▶ RECORDED INFORMATION

----------

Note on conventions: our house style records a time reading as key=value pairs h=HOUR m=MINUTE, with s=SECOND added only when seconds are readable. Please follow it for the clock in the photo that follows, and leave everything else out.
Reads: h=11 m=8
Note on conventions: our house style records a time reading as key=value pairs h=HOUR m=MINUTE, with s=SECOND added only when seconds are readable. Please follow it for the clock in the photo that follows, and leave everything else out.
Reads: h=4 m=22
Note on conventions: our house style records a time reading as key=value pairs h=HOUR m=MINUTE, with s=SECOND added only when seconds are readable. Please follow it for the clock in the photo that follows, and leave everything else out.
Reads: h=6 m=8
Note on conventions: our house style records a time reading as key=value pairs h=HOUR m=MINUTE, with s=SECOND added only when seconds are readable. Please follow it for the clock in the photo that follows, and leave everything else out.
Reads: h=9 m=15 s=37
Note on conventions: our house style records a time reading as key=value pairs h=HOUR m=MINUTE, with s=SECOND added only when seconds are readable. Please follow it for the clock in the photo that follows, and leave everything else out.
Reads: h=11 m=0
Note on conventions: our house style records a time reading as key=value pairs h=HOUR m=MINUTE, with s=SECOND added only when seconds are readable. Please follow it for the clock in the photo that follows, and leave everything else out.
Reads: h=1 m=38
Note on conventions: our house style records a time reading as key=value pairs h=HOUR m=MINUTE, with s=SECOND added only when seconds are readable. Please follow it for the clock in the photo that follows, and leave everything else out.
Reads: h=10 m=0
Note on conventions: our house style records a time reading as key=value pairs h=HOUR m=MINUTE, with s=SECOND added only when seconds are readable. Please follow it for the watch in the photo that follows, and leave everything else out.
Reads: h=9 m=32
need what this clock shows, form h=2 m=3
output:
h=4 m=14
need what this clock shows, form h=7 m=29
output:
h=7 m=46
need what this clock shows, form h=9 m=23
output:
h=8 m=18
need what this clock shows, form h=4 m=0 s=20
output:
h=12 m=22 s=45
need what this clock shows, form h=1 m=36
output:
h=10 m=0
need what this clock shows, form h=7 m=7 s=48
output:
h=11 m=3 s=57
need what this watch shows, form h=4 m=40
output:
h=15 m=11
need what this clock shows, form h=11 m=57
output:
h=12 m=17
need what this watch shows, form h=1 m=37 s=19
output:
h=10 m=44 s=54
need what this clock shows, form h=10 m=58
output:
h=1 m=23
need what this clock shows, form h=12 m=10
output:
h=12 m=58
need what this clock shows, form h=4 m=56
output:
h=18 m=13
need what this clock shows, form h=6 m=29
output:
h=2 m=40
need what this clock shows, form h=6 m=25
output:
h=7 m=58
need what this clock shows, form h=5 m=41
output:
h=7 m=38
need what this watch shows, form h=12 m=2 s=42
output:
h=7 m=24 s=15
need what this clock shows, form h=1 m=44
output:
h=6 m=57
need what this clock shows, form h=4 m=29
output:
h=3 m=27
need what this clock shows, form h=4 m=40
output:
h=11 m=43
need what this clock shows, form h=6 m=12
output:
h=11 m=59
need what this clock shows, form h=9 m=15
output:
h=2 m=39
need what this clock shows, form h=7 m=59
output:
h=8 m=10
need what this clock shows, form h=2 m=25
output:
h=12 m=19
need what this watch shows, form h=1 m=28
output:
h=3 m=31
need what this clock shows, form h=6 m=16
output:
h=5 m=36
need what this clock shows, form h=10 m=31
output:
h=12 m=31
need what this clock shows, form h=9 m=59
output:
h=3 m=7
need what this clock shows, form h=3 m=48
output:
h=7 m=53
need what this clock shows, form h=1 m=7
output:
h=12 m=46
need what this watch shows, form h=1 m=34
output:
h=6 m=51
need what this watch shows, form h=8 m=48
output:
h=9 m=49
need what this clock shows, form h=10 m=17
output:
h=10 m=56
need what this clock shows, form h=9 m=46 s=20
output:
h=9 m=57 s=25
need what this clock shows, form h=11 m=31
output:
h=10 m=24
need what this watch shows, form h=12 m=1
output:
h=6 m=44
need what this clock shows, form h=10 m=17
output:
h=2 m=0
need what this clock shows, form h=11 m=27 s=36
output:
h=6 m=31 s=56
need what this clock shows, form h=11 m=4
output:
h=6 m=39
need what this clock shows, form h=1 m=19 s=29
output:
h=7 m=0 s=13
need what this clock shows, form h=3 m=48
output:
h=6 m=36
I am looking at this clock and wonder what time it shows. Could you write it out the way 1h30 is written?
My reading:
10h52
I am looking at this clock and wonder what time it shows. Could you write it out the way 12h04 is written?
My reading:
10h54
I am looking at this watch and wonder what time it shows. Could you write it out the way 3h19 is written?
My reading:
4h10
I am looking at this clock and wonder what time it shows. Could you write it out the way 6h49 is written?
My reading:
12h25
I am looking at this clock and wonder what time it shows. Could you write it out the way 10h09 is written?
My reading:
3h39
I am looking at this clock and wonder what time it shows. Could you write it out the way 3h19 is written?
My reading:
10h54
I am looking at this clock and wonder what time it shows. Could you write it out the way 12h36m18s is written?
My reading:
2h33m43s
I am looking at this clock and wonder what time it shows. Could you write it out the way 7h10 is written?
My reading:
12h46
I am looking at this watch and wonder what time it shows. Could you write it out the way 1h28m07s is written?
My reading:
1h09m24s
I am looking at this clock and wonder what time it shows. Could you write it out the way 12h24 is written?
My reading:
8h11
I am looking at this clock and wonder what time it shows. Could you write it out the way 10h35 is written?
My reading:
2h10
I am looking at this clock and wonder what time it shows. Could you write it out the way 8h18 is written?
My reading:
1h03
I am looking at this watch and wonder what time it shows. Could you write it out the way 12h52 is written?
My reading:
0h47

----------

Put all of the material above into a numbered list, one line per item, and drop any blank lines.

▶ EXPECTED ANSWER
1. Note on conventions: our house style records a time reading as key=value pairs h=HOUR m=MINUTE, with s=SECOND added only when seconds are readable. Please follow it for the clock in the photo that follows, and leave everything else out.
2. Reads: h=11 m=8
3. Note on conventions: our house style records a time reading as key=value pairs h=HOUR m=MINUTE, with s=SECOND added only when seconds are readable. Please follow it for the clock in the photo that follows, and leave everything else out.
4. Reads: h=4 m=22
5. Note on conventions: our house style records a time reading as key=value pairs h=HOUR m=MINUTE, with s=SECOND added only when seconds are readable. Please follow it for the clock in the photo that follows, and leave everything else out.
6. Reads: h=6 m=8
7. Note on conventions: our house style records a time reading as key=value pairs h=HOUR m=MINUTE, with s=SECOND added only when seconds are readable. Please follow it for the clock in the photo that follows, and leave everything else out.
8. Reads: h=9 m=15 s=37
9. Note on conventions: our house style records a time reading as key=value pairs h=HOUR m=MINUTE, with s=SECOND added only when seconds are readable. Please follow it for the clock in the photo that follows, and leave everything else out.
10. Reads: h=11 m=0
11. Note on conventions: our house style records a time reading as key=value pairs h=HOUR m=MINUTE, with s=SECOND added only when seconds are readable. Please follow it for the clock in the photo that follows, and leave everything else out.
12. Reads: h=1 m=38
13. Note on conventions: our house style records a time reading as key=value pairs h=HOUR m=MINUTE, with s=SECOND added only when seconds are readable. Please follow it for the clock in the photo that follows, and leave everything else out.
14. Reads: h=10 m=0
15. Note on conventions: our house style records a time reading as key=value pairs h=HOUR m=MINUTE, with s=SECOND added only when seconds are readable. Please follow it for the watch in the photo that follows, and leave everything else out.
16. Reads: h=9 m=32
17. need what this clock shows, form h=2 m=3
18. output:
19. h=4 m=14
20. need what this clock shows, form h=7 m=29
21. output:
22. h=7 m=46
23. need what this clock shows, form h=9 m=23
24. output:
25. h=8 m=18
26. need what this clock shows, form h=4 m=0 s=20
27. output:
28. h=12 m=22 s=45
29. need what this clock shows, form h=1 m=36
30. output:
31. h=10 m=0
32. need what this clock shows, form h=7 m=7 s=48
33. output:
34. h=11 m=3 s=57
35. need what this watch shows, form h=4 m=40
36. output:
37. h=15 m=11
38. need what this clock shows, form h=11 m=57
39. output:
40. h=12 m=17
41. need what this watch shows, form h=1 m=37 s=19
42. output:
43. h=10 m=44 s=54
44. need what this clock shows, form h=10 m=58
45. output:
46. h=1 m=23
47. need what this clock shows, form h=12 m=10
48. output:
49. h=12 m=58
50. need what this clock shows, form h=4 m=56
51. output:
52. h=18 m=13
53. need what this clock shows, form h=6 m=29
54. output:
55. h=2 m=40
56. need what this clock shows, form h=6 m=25
57. output:
58. h=7 m=58
59. need what this clock shows, form h=5 m=41
60. output:
61. h=7 m=38
62. need what this watch shows, form h=12 m=2 s=42
63. output:
64. h=7 m=24 s=15
65. need what this clock shows, form h=1 m=44
66. output:
67. h=6 m=57
68. need what this clock shows, form h=4 m=29
69. output:
70. h=3 m=27
71. need what this clock shows, form h=4 m=40
72. output:
73. h=11 m=43
74. need what this clock shows, form h=6 m=12
75. output:
76. h=11 m=59
77. need what this clock shows, form h=9 m=15
78. output:
79. h=2 m=39
80. need what this clock shows, form h=7 m=59
81. output:
82. h=8 m=10
83. need what this clock shows, form h=2 m=25
84. output:
85. h=12 m=19
86. need what this watch shows, form h=1 m=28
87. output:
88. h=3 m=31
89. need what this clock shows, form h=6 m=16
90. output:
91. h=5 m=36
92. need what this clock shows, form h=10 m=31
93. output:
94. h=12 m=31
95. need what this clock shows, form h=9 m=59
96. output:
97. h=3 m=7
98. need what this clock shows, form h=3 m=48
99. output:
100. h=7 m=53
101. need what this clock shows, form h=1 m=7
102. output:
103. h=12 m=46
104. need what this watch shows, form h=1 m=34
105. output:
106. h=6 m=51
107. need what this watch shows, form h=8 m=48
108. output:
109. h=9 m=49
110. need what this clock shows, form h=10 m=17
111. output:
112. h=10 m=56
113. need what this clock shows, form h=9 m=46 s=20
114. output:
115. h=9 m=57 s=25
116. need what this clock shows, form h=11 m=31
117. output:
118. h=10 m=24
119. need what this watch shows, form h=12 m=1
120. output:
121. h=6 m=44
122. need what this clock shows, form h=10 m=17
123. output:
124. h=2 m=0
125. need what this clock shows, form h=11 m=27 s=36
126. output:
127. h=6 m=31 s=56
128. need what this clock shows, form h=11 m=4
129. output:
130. h=6 m=39
131. need what this clock shows, form h=1 m=19 s=29
132. output:
133. h=7 m=0 s=13
134. need what this clock shows, form h=3 m=48
135. output:
136. h=6 m=36
137. I am looking at this clock and wonder what time it shows. Could you write it out the way 1h30 is written?
138. My reading:
139. 10h52
140. I am looking at this clock and wonder what time it shows. Could you write it out the way 12h04 is written?
141. My reading:
142. 10h54
143. I am looking at this watch and wonder what time it shows. Could you write it out the way 3h19 is written?
144. My reading:
145. 4h10
146. I am looking at this clock and wonder what time it shows. Could you write it out the way 6h49 is written?
147. My reading:
148. 12h25
149. I am looking at this clock and wonder what time it shows. Could you write it out the way 10h09 is written?
150. My reading:
151. 3h39
152. I am looking at this clock and wonder what time it shows. Could you write it out the way 3h19 is written?
153. My reading:
154. 10h54
155. I am looking at this clock and wonder what time it shows. Could you write it out the way 12h36m18s is written?
156. My reading:
157. 2h33m43s
158. I am looking at this clock and wonder what time it shows. Could you write it out the way 7h10 is written?
159. My reading:
160. 12h46
161. I am looking at this watch and wonder what time it shows. Could you write it out the way 1h28m07s is written?
162. My reading:
163. 1h09m24s
164. I am looking at this clock and wonder what time it shows. Could you write it out the way 12h24 is written?
165. My reading:
166. 8h11
167. I am looking at this clock and wonder what time it shows. Could you write it out the way 10h35 is written?
168. My reading:
169. 2h10
170. I am looking at this clock and wonder what time it shows. Could you write it out the way 8h18 is written?
171. My reading:
172. 1h03
173. I am looking at this watch and wonder what time it shows. Could you write it out the way 12h52 is written?
174. My reading:
175. 0h47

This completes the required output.